# Instruction
Pictures appear among the records. Write out all else exactly as it stands.

# Dataset content

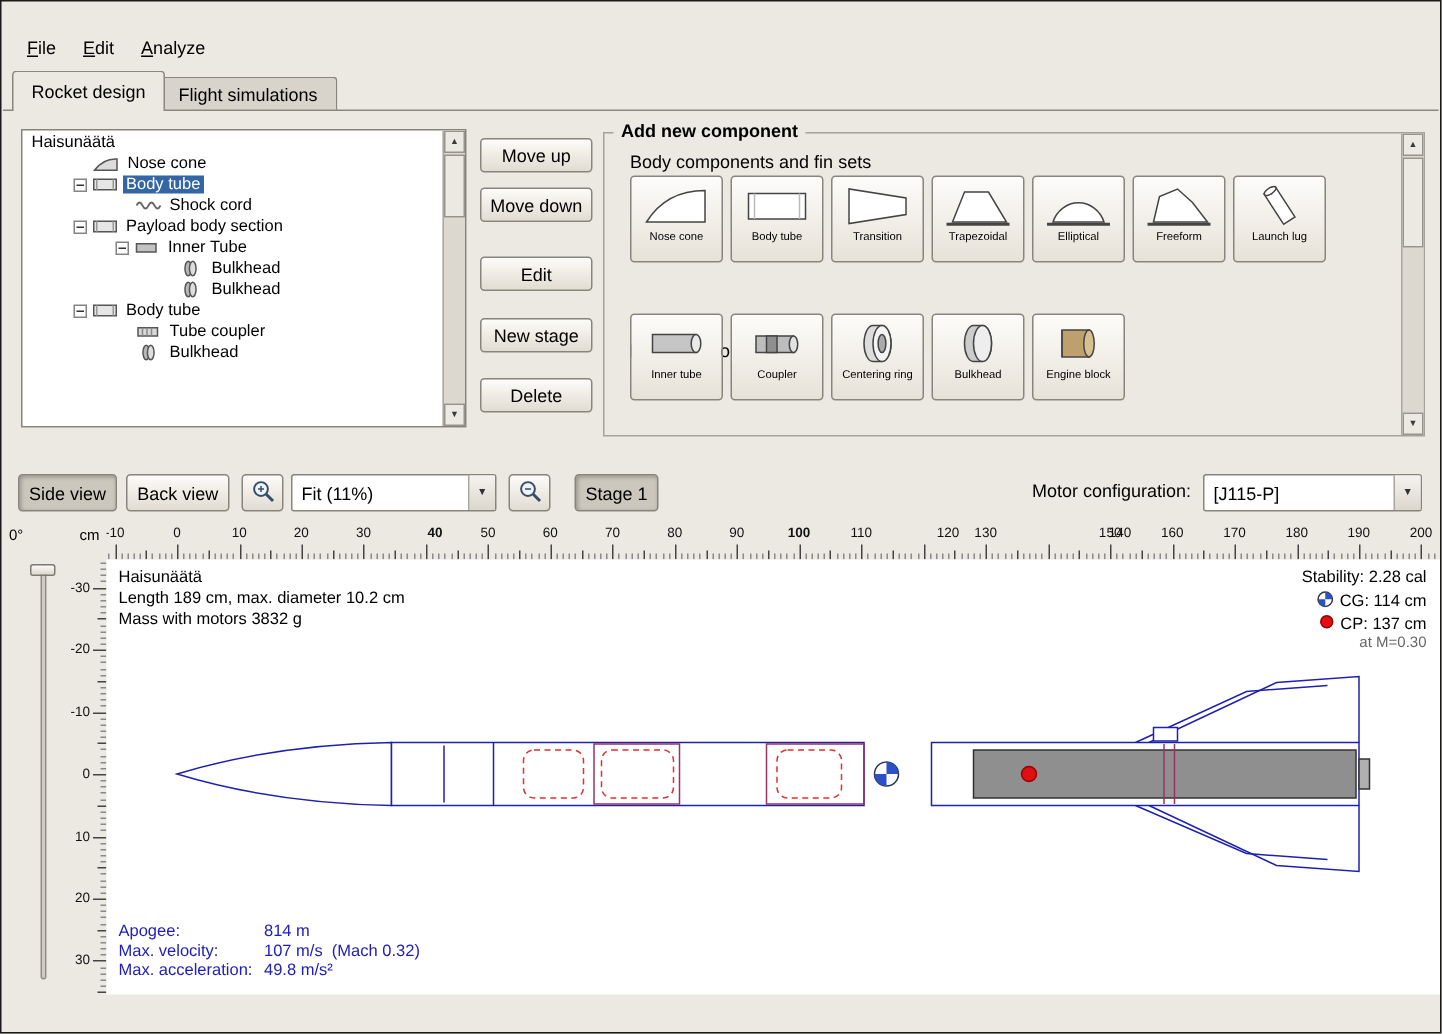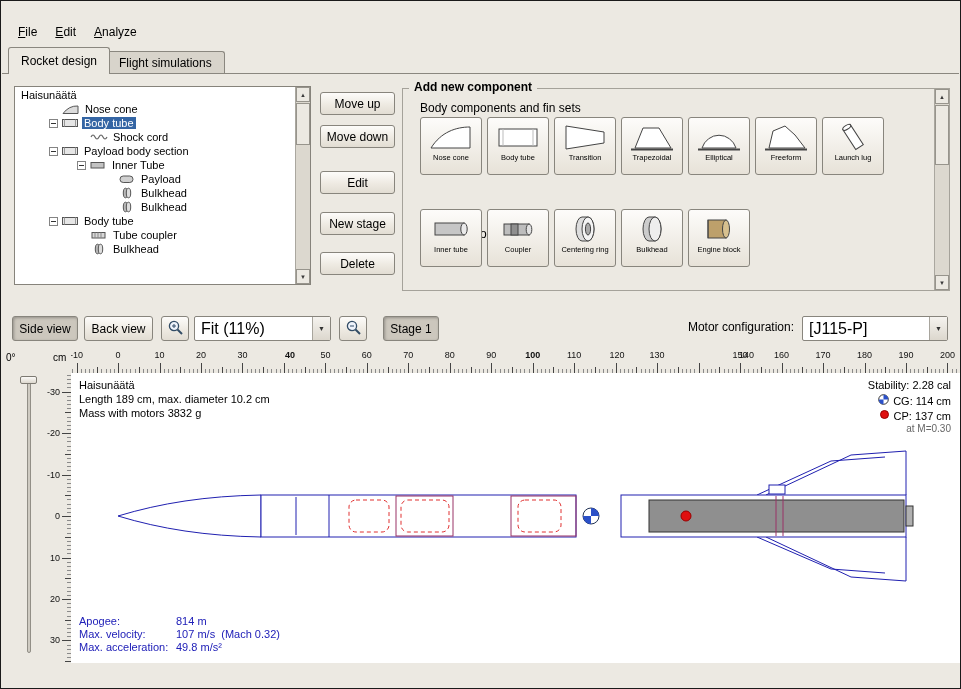--- a/index.html
+++ b/index.html
@@ -37,21 +37,21 @@
 .action-btn{position:absolute;left:318px;width:75px;height:23px;}
 .add-panel{position:absolute;left:400px;top:14px;width:548px;height:203px;border:1px solid #a5a29a;}
 .add-title{position:absolute;top:-9px;left:6px;background:#ece9e2;padding:0 5px;font-size:12px;font-weight:bold;white-space:nowrap;}
 .group-label{position:absolute;left:17px;font-size:12px;white-space:nowrap;}
 .comp-row{position:absolute;left:17px;display:flex;gap:5px;}
 .comp-btn{width:62px;height:58px;background:linear-gradient(180deg,#fdfcfa,#e7e2d8);border:1px solid #88857d;border-radius:3px;display:flex;flex-direction:column;align-items:center;padding-top:3px;cursor:pointer;}
 .comp-btn .ic{height:32px;display:flex;align-items:center;justify-content:center;}
 .comp-btn .lbl{font-size:7.5px;line-height:8px;text-align:center;margin-top:1px;}
 .view-toolbar{position:absolute;left:1px;top:300px;right:1px;height:48px;}
 .tb{position:absolute;top:15px;height:25px;}
-.combo{position:absolute;top:15px;height:25px;background:#fff;border:1px solid #88857d;border-radius:2px;display:flex;align-items:center;font-size:16px;padding-left:6px;cursor:pointer;}
+.combo{position:absolute;top:15px;height:25px;background:#fff;border:1px solid #88857d;border-radius:2px;display:flex;align-items:center;font-size:12px;padding-left:6px;cursor:pointer;}
 .combo-arrow{margin-left:auto;width:18px;height:100%;border-left:1px solid #a8a59d;background:linear-gradient(180deg,#f5f3ef,#dcd7cd);display:flex;align-items:center;justify-content:center;}
 .combo-arrow::before{content:"▼";font-size:7px;color:#333;}
 .tb-label{position:absolute;top:19px;font-size:12px;white-space:nowrap;}
 .hruler{position:absolute;left:70px;top:348px;width:890px;height:24px;overflow:hidden;}
 .htick{position:absolute;bottom:0;width:1px;background:#444;}
 .htick.t1{height:4px;background:#8a8a8a;}
 .htick.t5{height:6px;}
 .htick.t10{height:10px;}
 .hnum{position:absolute;top:1px;transform:translateX(-50%);font-size:9px;color:#111;}
 .hnum.bold{font-weight:bold;}
@@ -140,28 +140,20 @@
           <span class="t-label">Payload body section</span>
         </div>
         <div class="tree-row" style="padding-left:62px">
           <span class="expander"></span>
           <span class="t-icon">
               <svg width="18" height="12">
                 <rect x="2" y="3.5" width="13" height="5.5" fill="#c2c2c2" stroke="#555"></rect>
               </svg>
             </span>
           <span class="t-label">Inner Tube</span>
-        </div>
-        <div class="tree-row" style="padding-left:103px">
-          <span class="t-icon">
-              <svg width="18" height="12">
-                <rect x="2" y="3" width="13" height="6.5" rx="3.2" fill="#d0d0d0" stroke="#555"></rect>
-              </svg>
-            </span>
-          <span class="t-label">Payload</span>
         </div>
         <div class="tree-row" style="padding-left:103px">
           <span class="t-icon">
               <svg width="18" height="12">
                 <ellipse cx="7.5" cy="6" rx="2.2" ry="4.8" fill="#b8b8b8" stroke="#555"></ellipse>
                 <ellipse cx="10.5" cy="6" rx="2.2" ry="4.8" fill="#dedede" stroke="#555"></ellipse>
               </svg>
             </span>
           <span class="t-label">Bulkhead</span>
         </div>
@@ -534,21 +526,21 @@
       <div class="htick t1" style="left: 507.3px;"></div>
       <div class="htick t1" style="left: 511.5px;"></div>
       <div class="htick t1" style="left: 515.6px;"></div>
       <div class="htick t1" style="left: 519.8px;"></div>
       <div class="htick t5" style="left: 523.9px;"></div>
       <div class="htick t1" style="left: 528.1px;"></div>
       <div class="htick t1" style="left: 532.2px;"></div>
       <div class="htick t1" style="left: 536.3px;"></div>
       <div class="htick t1" style="left: 540.5px;"></div>
       <div class="htick t10" style="left: 544.6px;"></div>
-      <div class="hnum" style="left: 546px;">120</div>
+      <div class="hnum" style="left: 561px;">120</div>
       <div class="htick t1" style="left: 548.8px;"></div>
       <div class="htick t1" style="left: 552.9px;"></div>
       <div class="htick t1" style="left: 557.1px;"></div>
       <div class="htick t1" style="left: 561.2px;"></div>
       <div class="htick t5" style="left: 565.4px;"></div>
       <div class="htick t1" style="left: 569.5px;"></div>
       <div class="htick t1" style="left: 573.7px;"></div>
       <div class="htick t1" style="left: 577.8px;"></div>
       <div class="htick t1" style="left: 582px;"></div>
       <div class="htick t10" style="left: 586.1px;"></div>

# Expected answer
--- a/index.html
+++ b/index.html
@@ -37,21 +37,21 @@
 .action-btn{position:absolute;left:318px;width:75px;height:23px;}
 .add-panel{position:absolute;left:400px;top:14px;width:548px;height:203px;border:1px solid #a5a29a;}
 .add-title{position:absolute;top:-9px;left:6px;background:#ece9e2;padding:0 5px;font-size:12px;font-weight:bold;white-space:nowrap;}
 .group-label{position:absolute;left:17px;font-size:12px;white-space:nowrap;}
 .comp-row{position:absolute;left:17px;display:flex;gap:5px;}
 .comp-btn{width:62px;height:58px;background:linear-gradient(180deg,#fdfcfa,#e7e2d8);border:1px solid #88857d;border-radius:3px;display:flex;flex-direction:column;align-items:center;padding-top:3px;cursor:pointer;}
 .comp-btn .ic{height:32px;display:flex;align-items:center;justify-content:center;}
 .comp-btn .lbl{font-size:7.5px;line-height:8px;text-align:center;margin-top:1px;}
 .view-toolbar{position:absolute;left:1px;top:300px;right:1px;height:48px;}
 .tb{position:absolute;top:15px;height:25px;}
-.combo{position:absolute;top:15px;height:25px;background:#fff;border:1px solid #88857d;border-radius:2px;display:flex;align-items:center;font-size:16px;padding-left:6px;cursor:pointer;}
+.combo{position:absolute;top:15px;height:25px;background:#fff;border:1px solid #88857d;border-radius:2px;display:flex;align-items:center;font-size:12px;padding-left:6px;cursor:pointer;}
 .combo-arrow{margin-left:auto;width:18px;height:100%;border-left:1px solid #a8a59d;background:linear-gradient(180deg,#f5f3ef,#dcd7cd);display:flex;align-items:center;justify-content:center;}
 .combo-arrow::before{content:"▼";font-size:7px;color:#333;}
 .tb-label{position:absolute;top:19px;font-size:12px;white-space:nowrap;}
 .hruler{position:absolute;left:70px;top:348px;width:890px;height:24px;overflow:hidden;}
 .htick{position:absolute;bottom:0;width:1px;background:#444;}
 .htick.t1{height:4px;background:#8a8a8a;}
 .htick.t5{height:6px;}
 .htick.t10{height:10px;}
 .hnum{position:absolute;top:1px;transform:translateX(-50%);font-size:9px;color:#111;}
 .hnum.bold{font-weight:bold;}
@@ -140,28 +140,20 @@
           <span class="t-label">Payload body section</span>
         </div>
         <div class="tree-row" style="padding-left:62px">
           <span class="expander"></span>
           <span class="t-icon">
               <svg width="18" height="12">
                 <rect x="2" y="3.5" width="13" height="5.5" fill="#c2c2c2" stroke="#555"></rect>
               </svg>
             </span>
           <span class="t-label">Inner Tube</span>
-        </div>
-        <div class="tree-row" style="padding-left:103px">
-          <span class="t-icon">
-              <svg width="18" height="12">
-                <rect x="2" y="3" width="13" height="6.5" rx="3.2" fill="#d0d0d0" stroke="#555"></rect>
-              </svg>
-            </span>
-          <span class="t-label">Payload</span>
         </div>
         <div class="tree-row" style="padding-left:103px">
           <span class="t-icon">
               <svg width="18" height="12">
                 <ellipse cx="7.5" cy="6" rx="2.2" ry="4.8" fill="#b8b8b8" stroke="#555"></ellipse>
                 <ellipse cx="10.5" cy="6" rx="2.2" ry="4.8" fill="#dedede" stroke="#555"></ellipse>
               </svg>
             </span>
           <span class="t-label">Bulkhead</span>
         </div>
@@ -534,21 +526,21 @@
       <div class="htick t1" style="left: 507.3px;"></div>
       <div class="htick t1" style="left: 511.5px;"></div>
       <div class="htick t1" style="left: 515.6px;"></div>
       <div class="htick t1" style="left: 519.8px;"></div>
       <div class="htick t5" style="left: 523.9px;"></div>
       <div class="htick t1" style="left: 528.1px;"></div>
       <div class="htick t1" style="left: 532.2px;"></div>
       <div class="htick t1" style="left: 536.3px;"></div>
       <div class="htick t1" style="left: 540.5px;"></div>
       <div class="htick t10" style="left: 544.6px;"></div>
-      <div class="hnum" style="left: 546px;">120</div>
+      <div class="hnum" style="left: 561px;">120</div>
       <div class="htick t1" style="left: 548.8px;"></div>
       <div class="htick t1" style="left: 552.9px;"></div>
       <div class="htick t1" style="left: 557.1px;"></div>
       <div class="htick t1" style="left: 561.2px;"></div>
       <div class="htick t5" style="left: 565.4px;"></div>
       <div class="htick t1" style="left: 569.5px;"></div>
       <div class="htick t1" style="left: 573.7px;"></div>
       <div class="htick t1" style="left: 577.8px;"></div>
       <div class="htick t1" style="left: 582px;"></div>
       <div class="htick t10" style="left: 586.1px;"></div>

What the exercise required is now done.